Understanding how ndhG functions within the broader context of photosynthesis requires integrative systems biology approaches that span multiple scales:

• Multi-omics integration:

  • Combine transcriptomics, proteomics, and metabolomics data

  • Correlate ndhG expression with other components of electron transport

  • Identify metabolic signatures associated with NDH activity

• Network analysis:

  • Construct gene regulatory networks controlling ndhG expression

  • Map protein-protein interaction networks for NDH complex assembly

  • Model metabolic networks affected by NDH activity

• Flux balance analysis:

  • Quantify electron flow through different pathways

  • Model ATP:NADPH ratios under various conditions

  • Predict metabolic adjustments to altered NDH activity

• Multi-scale modeling:

  • Integrate molecular dynamics of ndhG with electron transport kinetics

  • Link chloroplast-level processes to whole-plant physiology

  • Predict plant-level responses to environmental changes based on ndhG function

• Comparative systems analysis:

  • Compare system-level organization between species with and without ndh genes

  • Identify compensatory mechanisms in species lacking NDH complex

This systems biology framework would provide a comprehensive understanding of how ndhG contributes to photosynthetic efficiency and stress responses within the complex network of interactions that characterize the photosynthetic apparatus .

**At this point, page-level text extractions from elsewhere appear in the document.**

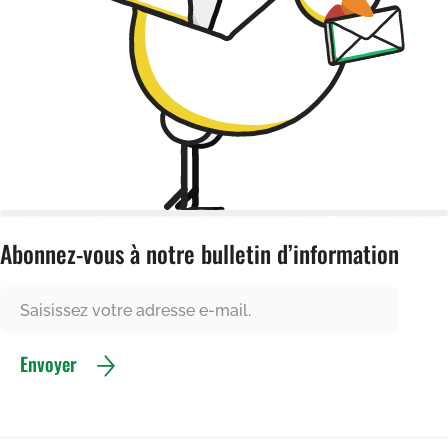
Abonnez-vous à notre bulletin d’information
Envoyer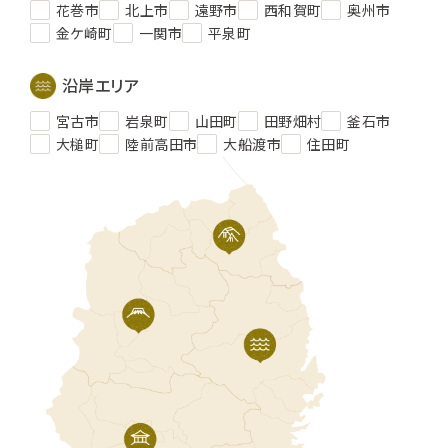
花巻市
北上市
遠野市
西和賀町
奥州市
金ケ崎町
一関市
平泉町
沿岸エリア
宮古市
岩泉町
山田町
田野畑村
釜石市
大槌町
陸前高田市
大船渡市
住田町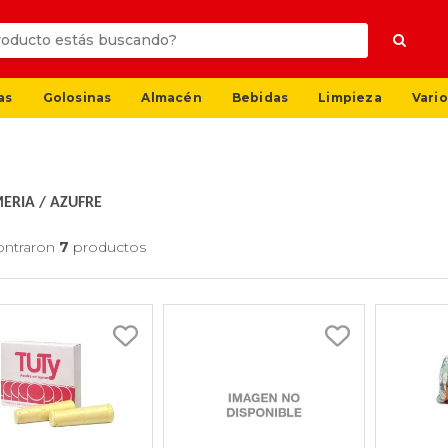
as
Golosinas
Almacén
Bebidas
Limpieza
Vario
ERIA
/
AZUFRE
ontraron
7
productos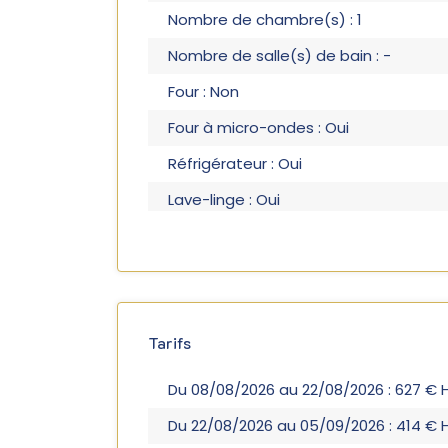
Nombre de chambre(s) : 1
Nombre de salle(s) de bain : -
Four : Non
Four à micro-ondes : Oui
Réfrigérateur : Oui
Lave-linge : Oui
Tarifs
Du 08/08/2026 au 22/08/2026 : 627 € 
Du 22/08/2026 au 05/09/2026 : 414 €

How might climate change affect the selective pressure on ndhG function in natural populations?

Climate change presents novel selection pressures that may affect the evolution and function of ndh genes, including ndhG, in natural plant populations:

• Temperature effects:

  • Increasing temperatures may enhance the protective role of the NDH complex against heat stress

  • Cyclic electron transport becomes more crucial at high temperatures to generate additional ATP

  • The NDH complex helps maintain photosynthetic efficiency during heat stress

• Drought implications:

  • More frequent drought conditions may increase selection pressure for efficient NDH function

  • The NDH complex contributes to maintaining photosynthesis under water-limited conditions

  • Plants with optimized ndhG function may show enhanced drought resilience

• CO₂ concentration impacts:

  • Rising atmospheric CO₂ may reduce photorespiration, altering ATP:NADPH demand

  • This could modify the selective advantage of NDH-mediated cyclic electron flow

  • Transgenic plants defective in ndh genes show impaired photosynthetic activity under high CO₂

• Light pattern changes:

  • Altered cloud cover and canopy structures may change light fluctuation patterns

  • The NDH complex is particularly important under fluctuating light conditions

  • Selection may favor optimized ndhG variants that perform better under these conditions

Monitoring ndhG sequence evolution, RNA editing patterns, and expression levels in natural populations across climate gradients would provide valuable insights into ongoing adaptation processes and help predict future evolutionary trajectories in a changing climate.